Protecting The Environment

Pollinator Programs

What you should know
We manage our electric rights-of-way to increase habitat for birds, bees, butterflies, and other pollinators.
On this page
Our Pollinator Program seeds right-of-way areas with wildflowers

We’ve committed to 350 acres of additional pollinator habitat with native species to be established or under development by 2025. In 2018 and 2019, we planted approximately 51 acres of pollinator habitat at power stations and we are planning a 10-acre pilot project at the Chestnut Solar facility in North Carolina. While the cancellation of the Atlantic Coast Pipeline forced us to scale back our earlier commitment — 450 acres of the original 500-acre commitment were associated with the ACP — we continue to look for other opportunities to develop additional pollinator habitats on our properties and rights-of-way.
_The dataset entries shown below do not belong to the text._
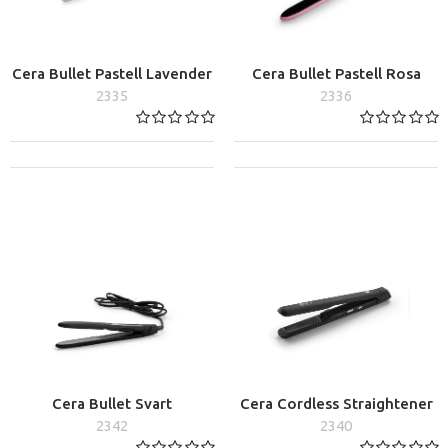
Cera Bullet Pastell Lavender
Cera Bullet Pastell Rosa
2335
2336
Cera Bullet Svart
Cera Cordless Straightener
2342
2340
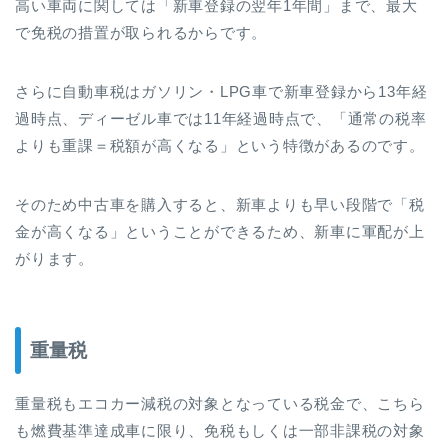
高い車両に関しては「新車登録の翌年1年間」まで、最大
で免税の措置が取られるからです。
さらに自動車税はガソリン・LPG車で新車登録から13年経
過時点、ディーゼル車では11年経過時点で、「通常の税率
よりも重課＝税額が高くなる」という特徴があるのです。
そのため中古車を購入すると、新車よりも早い段階で「税
金が高くなる」ということができるため、新車に軍配が上
がります。
重量税
重量税もエコカー減税の対象となっている税金で、こちら
も燃費基準達成車に限り、免税もしくは一部非課税の対象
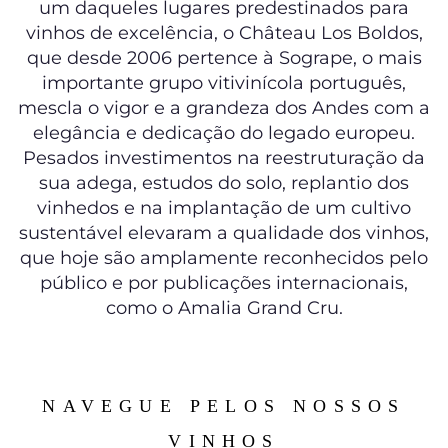
um daqueles lugares predestinados para
vinhos de excelência, o Château Los Boldos,
que desde 2006 pertence à Sogrape, o mais
importante grupo vitivinícola português,
mescla o vigor e a grandeza dos Andes com a
elegância e dedicação do legado europeu.
Pesados investimentos na reestruturação da
sua adega, estudos do solo, replantio dos
vinhedos e na implantação de um cultivo
sustentável elevaram a qualidade dos vinhos,
que hoje são amplamente reconhecidos pelo
público e por publicações internacionais,
como o Amalia Grand Cru.
NAVEGUE PELOS NOSSOS
VINHOS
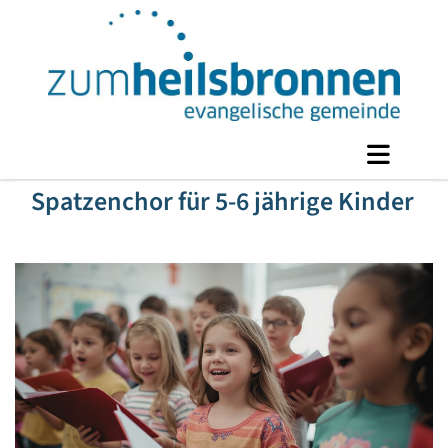
Spatzenchor für 5-6 jährige Kinder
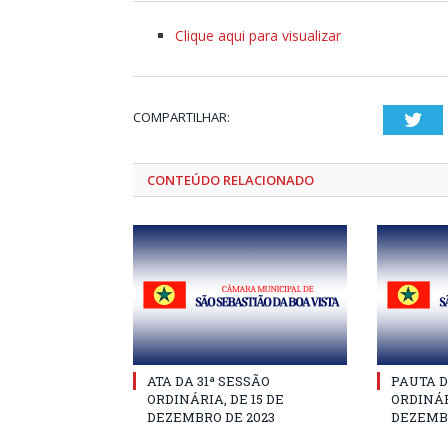
Clique aqui para visualizar
COMPARTILHAR:
Twi
CONTEÚDO RELACIONADO
ATA DA 31ª SESSÃO
PAUTA D
ORDINÁRIA, DE 15 DE
ORDINÁR
DEZEMBRO DE 2023
DEZEMBR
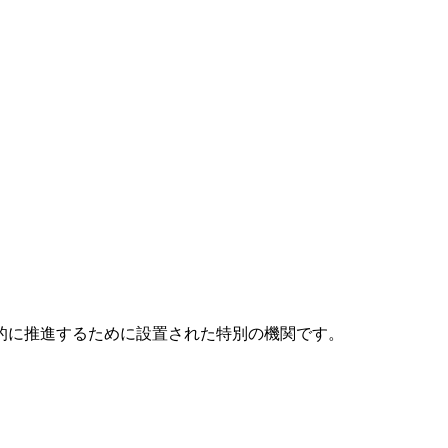
元的に推進するために設置された特別の機関です。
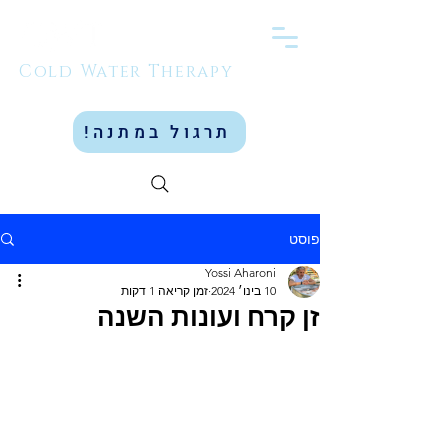
Cold Water Therapy
תרגול במתנה!
פוסט
Yossi Aharoni
10 בינו׳ 2024
זמן קריאה 1 דקות
זן קרח ועונות השנה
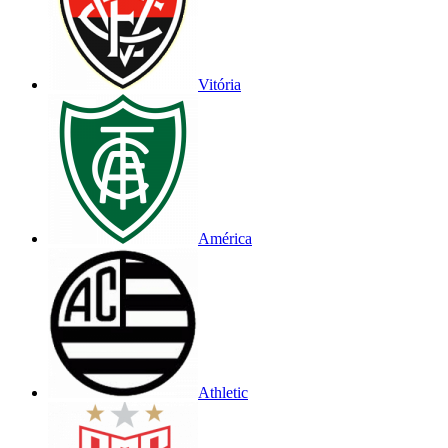
Vitória
América
Athletic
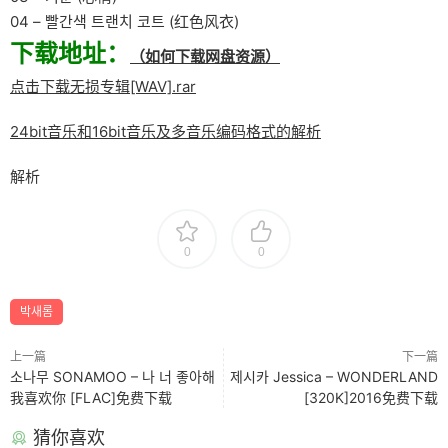
04 – 빨간색 트랜치 코트 (红色风衣)
下载地址：
（如何下载网盘资源）
点击下载无损专辑[WAV].rar
24bit音乐和16bit音乐及多音乐编码格式的解析
解析
0
0
박새롬
上一篇
下一篇
소나무 SONAMOO – 나 너 좋아해
제시카 Jessica – WONDERLAND
我喜欢你 [FLAC]免费下载
[320K]2016免费下载
猜你喜欢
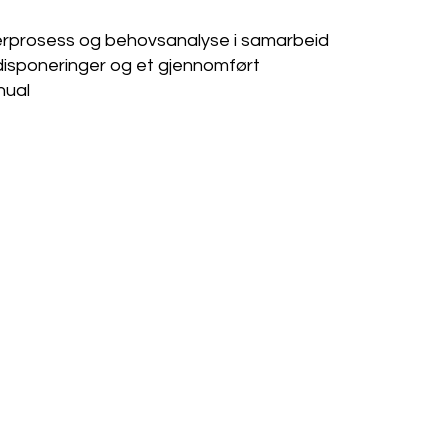
erprosess og behovsanalyse i samarbeid
ldisponeringer og et gjennomført
nual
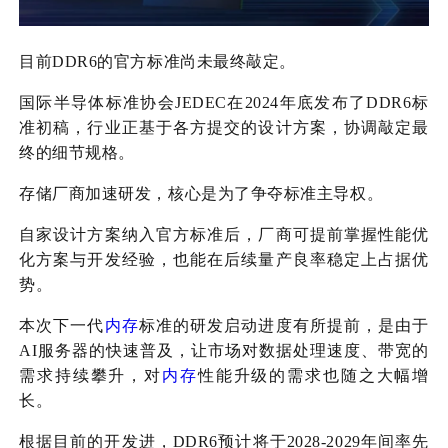
目前DDR6的官方标准尚未最终敲定。
国际半导体标准协会JEDEC在2024年底发布了DDR6标
准初稿，行业正基于各方提交的设计方案，协调敲定最
终的细节规格。
存储厂商加速研发，核心是为了争夺标准主导权。
自家设计方案纳入官方标准后，厂商可提前掌握性能优
化方案与开发经验，也能在后续量产良率稳定上占据优
势。
本次下一代
内存
标准的研发启动进度有所提前，是由于
AI服务器的快速普及，让市场对数据处理速度、带宽的
需求持续攀升，对
内存
性能升级的需求也随之大幅增
长。
根据目前的开发进，DDR6预计将于2028-2029年间率先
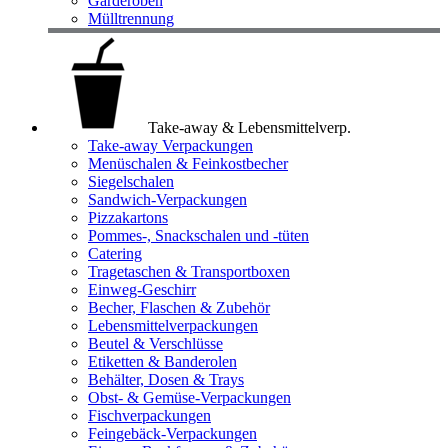
Garderoben
Mülltrennung
Take-away & Lebensmittelverp.
Take-away Verpackungen
Menüschalen & Feinkostbecher
Siegelschalen
Sandwich-Verpackungen
Pizzakartons
Pommes-, Snackschalen und -tüten
Catering
Tragetaschen & Transportboxen
Einweg-Geschirr
Becher, Flaschen & Zubehör
Lebensmittelverpackungen
Beutel & Verschlüsse
Etiketten & Banderolen
Behälter, Dosen & Trays
Obst- & Gemüse-Verpackungen
Fischverpackungen
Feingebäck-Verpackungen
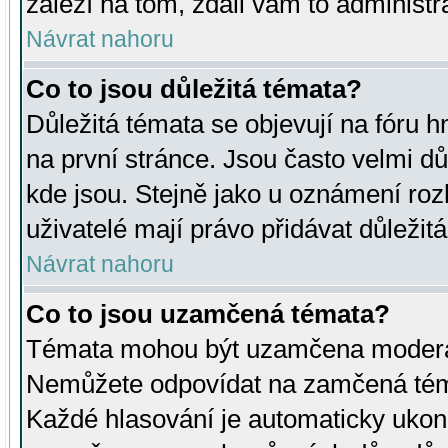
záleží na tom, zdali vám to administr
Návrat nahoru
Co to jsou důležitá témata?
Důležitá témata se objevují na fóru
na první stránce. Jsou často velmi důl
kde jsou. Stejně jako u oznámení rozh
uživatelé mají právo přidávat důležit
Návrat nahoru
Co to jsou uzamčená témata?
Témata mohou být uzamčena moderá
Nemůžete odpovídat na zamčená téma
Každé hlasování je automaticky uko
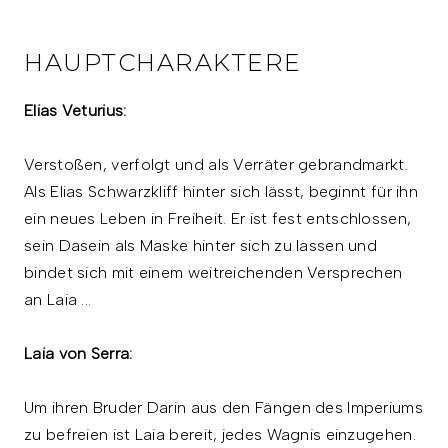
HAUPTCHARAKTERE
Elias Veturius:
Verstoßen, verfolgt und als Verräter gebrandmarkt.
Als Elias Schwarzkliff hinter sich lässt, beginnt für ihn
ein neues Leben in Freiheit. Er ist fest entschlossen,
sein Dasein als Maske hinter sich zu lassen und
bindet sich mit einem weitreichenden Versprechen
an Laia ...
Laia von Serra:
Um ihren Bruder Darin aus den Fängen des Imperiums
zu befreien ist Laia bereit, jedes Wagnis einzugehen.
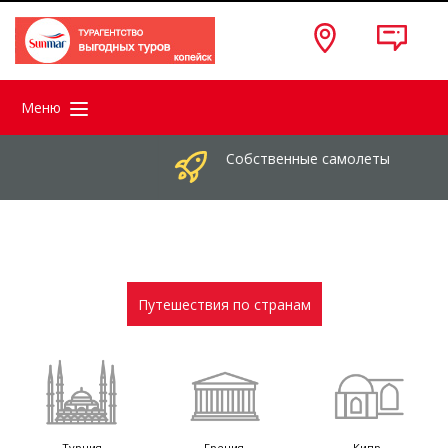
Меню
Собственные самолеты
Путешествия по странам
Турция
Греция
Кипр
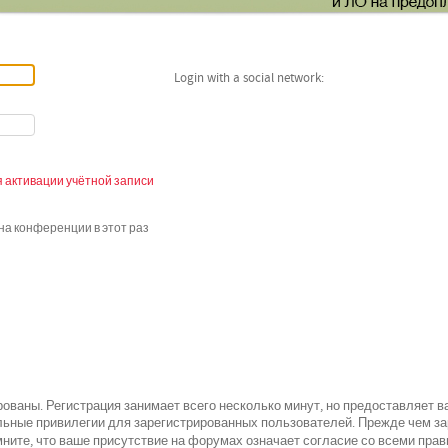
Login with a social network:
 активации учётной записи
а конференции в этот раз
ованы. Регистрация занимает всего несколько минут, но предоставляет 
ьные привилегии для зарегистрированных пользователей. Прежде чем зар
всеми
ните, что ваше присутствие на форумах означает согласие со
прав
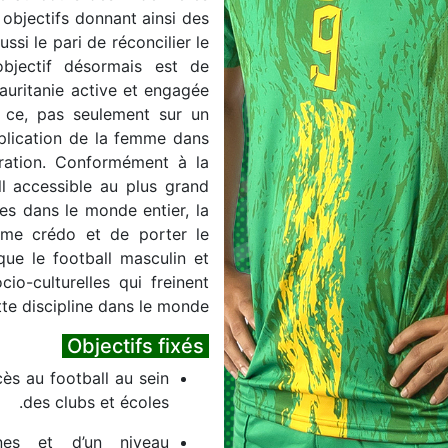
 objectifs donnant ainsi des
ussi le pari de réconcilier le
objectif désormais est de
auritanie active et engagée
t ce, pas seulement sur un
implication de la femme dans
́ration. Conformément à la
ll accessible au plus grand
mes dans le monde entier, la
me crédo et de porter le
que le football masculin et
cio-culturelles qui freinent
tte discipline dans le monde.
Objectifs fixés
ès au football au sein
des clubs et écoles.
nes et d’un niveau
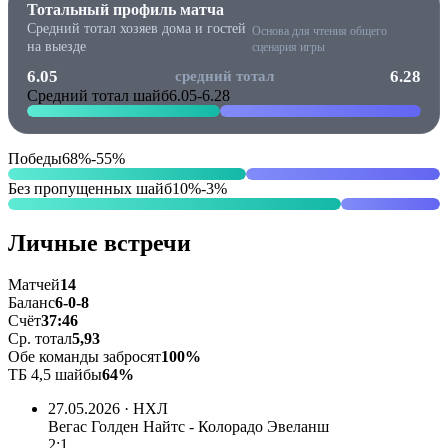
Тотальный профиль матча
Средний тотал хозяев дома и гостей
Основа для чтения общего
на выезде
сценария игры
6.05
6.28
средний тотал
Средний тотал шайб
6.05
-
6.28
Победы
68%
-
55%
Без пропущенных шайб
10%
-
3%
Личные встречи
Матчей
14
Баланс
6-0-8
Счёт
37:46
Ср. тотал
5,93
Обе команды забросят
100%
ТБ 4,5 шайбы
64%
27.05.2026 · НХЛ
Вегас Голден Найтс - Колорадо Эвеланш
2:1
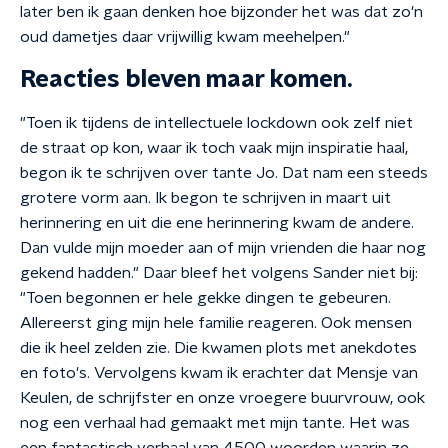
later ben ik gaan denken hoe bijzonder het was dat zo'n
oud dametjes daar vrijwillig kwam meehelpen."
Reacties bleven maar komen.
"Toen ik tijdens de intellectuele lockdown ook zelf niet
de straat op kon, waar ik toch vaak mijn inspiratie haal,
begon ik te schrijven over tante Jo. Dat nam een steeds
grotere vorm aan. Ik begon te schrijven in maart uit
herinnering en uit die ene herinnering kwam de andere.
Dan vulde mijn moeder aan of mijn vrienden die haar nog
gekend hadden." Daar bleef het volgens Sander niet bij:
"Toen begonnen er hele gekke dingen te gebeuren.
Allereerst ging mijn hele familie reageren. Ook mensen
die ik heel zelden zie. Die kwamen plots met anekdotes
en foto's. Vervolgens kwam ik erachter dat Mensje van
Keulen, de schrijfster en onze vroegere buurvrouw, ook
nog een verhaal had gemaakt met mijn tante. Het was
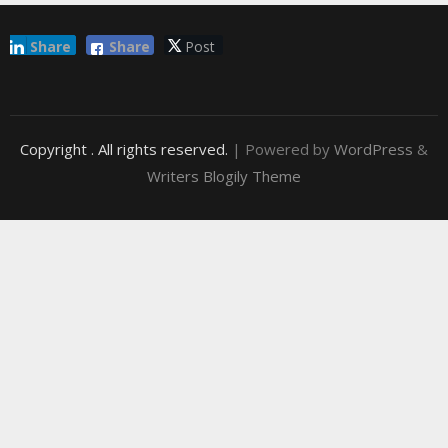
Share
Share
Post
Copyright
. All rights reserved.
| Powered by
WordPress
&
Writers Blogily Theme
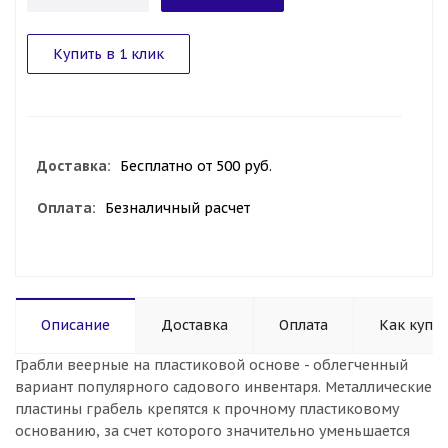
Купить в 1 клик
Доставка:
Бесплатно от 500 руб.
Оплата:
Безналичный расчет
Описание
Доставка
Оплата
Как купи
Грабли веерные на пластиковой основе - облегченный
вариант популярного садового инвентаря. Металлические
пластины грабель крепятся к прочному пластиковому
основанию, за счет которого значительно уменьшается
We seek to create and foster pollinator habitats throughout our operational footprint. Bath County Power Station implemented conservation practices to manage 99 acres for pollinators and wildlife. A planting of one acre of native plant species was completed to increase diversity. Controlling woody species and invasive species is accomplished by selective mowing in small sections. To protect ground-nesting birds, no mowing in these areas is conducted during the nesting season. Each year only one third of the entire area is mowed so that wildlife can utilize the remaining acreage for food and cover. In addition, we’ve planted pollinator plots at nine other power stations.

In West Virginia, we constructed a potager garden at Marlinton Elementary School. Teachers used the greenhouse and garden planters to tie classroom learning to real-life scenarios: Students planted, tended, and harvested produce that was then used to prepare meals in the school cafeteria. We are also working with the U.S. Forest Service to plan for a pollinator area within the garden.